MPEGGroup / FileFormat

MPEG file format discussions
23 stars 0 forks source link

Clarify how compressed metadata should work #61

Open leo-barnes opened 2 years ago

leo-barnes commented 2 years ago

It would most likely be beneficial to compress Exif and XMP metadata to save space.

XMP is specified with an item_type of mime, which allows you to specify a content_encoding. This could be used to specify any of the usual compression schemes.

Exif is specified with an item_type of Exif, which does not allow specifying an encoding.

Two questions that need clarification:

  1. Is it possible to specify Exif with an item_type of mime and some already specified MIME type? If not, we should introduce some kind of compressed Exif item_type.
  2. Which content encodings should parsers support for Exif and XMP?
cconcolato commented 2 years ago

Thanks for raising the issue. These are good questions.

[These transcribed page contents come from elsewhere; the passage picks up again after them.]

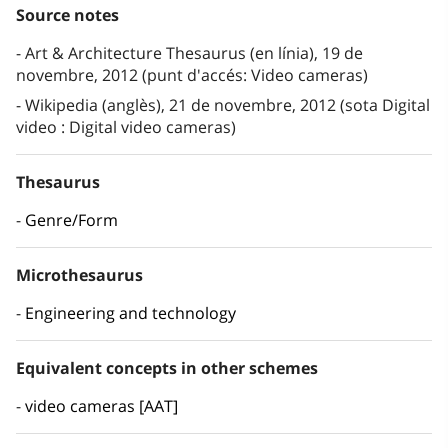
Source notes
Art & Architecture Thesaurus (en línia), 19 de
novembre, 2012 (punt d'accés: Video cameras)
Wikipedia (anglès), 21 de novembre, 2012 (sota Digital
video : Digital video cameras)
Thesaurus
Genre/Form
Microthesaurus
Engineering and technology
Equivalent concepts in other schemes
video cameras [AAT]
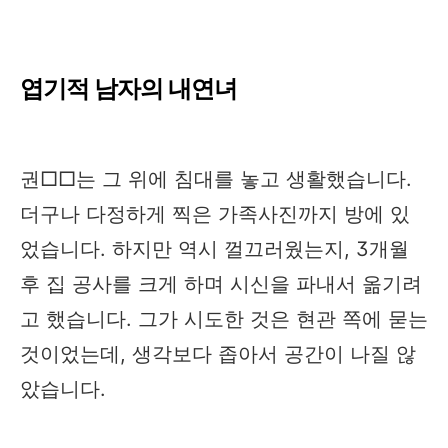
엽기적 남자의 내연녀
권□□는 그 위에 침대를 놓고 생활했습니다.
더구나 다정하게 찍은 가족사진까지 방에 있
었습니다. 하지만 역시 껄끄러웠는지, 3개월
후 집 공사를 크게 하며 시신을 파내서 옮기려
고 했습니다. 그가 시도한 것은 현관 쪽에 묻는
것이었는데, 생각보다 좁아서 공간이 나질 않
았습니다.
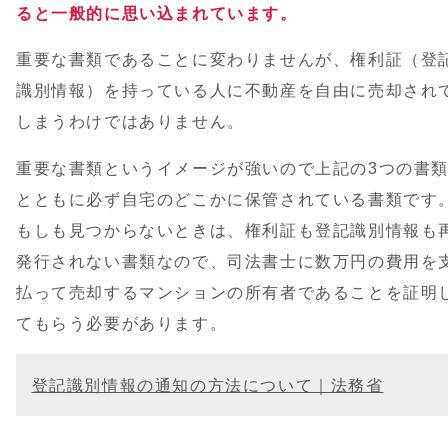
ると一般的に思い込まれています。
重要な書類であることに変わりませんが、権利証（登
識別情報）を持っている人に不動産を自由に売却され
しまうわけではありません。
重要な書類というイメージが強いので上記の3つの書
とともに必ず自宅のどこかに保管されている書類です
もしも見つからないときは、権利証も登記識別情報も
発行されない書類なので、司法書士に数万円の費用を
払って売却するマンションの所有者であることを証明
てもらう必要があります。
登記識別情報の通知の方法について｜法務省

  1. I could not find any registered MIME type for EXIF at https://www.iana.org/assignments/media-types/media-types.xhtml, so it seems that compressed EXIF would need another item_type or another item feature.
  2. I'm not sure it's an ISOBMFF question. ISOBMFF typically does not recommend or put restrictions on features. Maybe more of a MIAF question. That said, the feature of "compressed boxes" in ISOBMFF (section 8.19 in the latest edition) uses "deflate" so it might be a good candidate.
leo-barnes commented 2 years ago

One issue with using the content_encoding field is that the uncompressed size is not stored anywhere. So a parser has no idea how large it will be when unpacked. Maybe not a critical issue, but it makes it harder to have strict checks.

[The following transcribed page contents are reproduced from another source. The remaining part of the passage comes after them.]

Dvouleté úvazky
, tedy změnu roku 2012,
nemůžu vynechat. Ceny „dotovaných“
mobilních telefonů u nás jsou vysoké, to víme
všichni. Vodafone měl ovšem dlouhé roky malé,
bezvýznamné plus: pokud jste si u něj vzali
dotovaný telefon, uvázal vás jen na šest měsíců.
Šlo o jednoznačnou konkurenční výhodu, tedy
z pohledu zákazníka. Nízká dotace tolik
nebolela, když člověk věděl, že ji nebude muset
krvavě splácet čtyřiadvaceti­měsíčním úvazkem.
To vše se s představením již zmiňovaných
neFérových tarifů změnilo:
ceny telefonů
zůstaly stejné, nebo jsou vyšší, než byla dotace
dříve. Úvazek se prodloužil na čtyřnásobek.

leo-barnes commented 11 months ago

I think I added a conformance file containing compressed XMP metadata. But we still have no way to have compressed Exif. Maybe we should morph this issue into tracking some way of adding that.

cconcolato commented 3 months ago

@leo-barnes do you plan to submit an example of compressed Exif for the next meeting?

leo-barnes commented 3 months ago

Probably won't have time to do it unfortunately.

leo-barnes commented 3 months ago

On second thought, let me see if I can't put something together...

farindk commented 3 months ago

@leo-barnes libheif generates compressed XMP metadata (deflate) when you encode with --enable-metadata-compression and enabled that during compilation with (-DWITH_DEFLATE_HEADER_COMPRESSION=ON).

One issue with using the content_encoding field is that the uncompressed size is not stored anywhere. So a parser has no idea how large it will be when unpacked. Maybe not a critical issue, but it makes it harder to have strict checks.

At least for deflate, one does usually decode the data in chunks. Thus, the application can always throw an error when it exceeds a security limit. Having an uncompressed size field in the file also would not increase security since it is not guaranteed that the compressed data will match the size indicated there.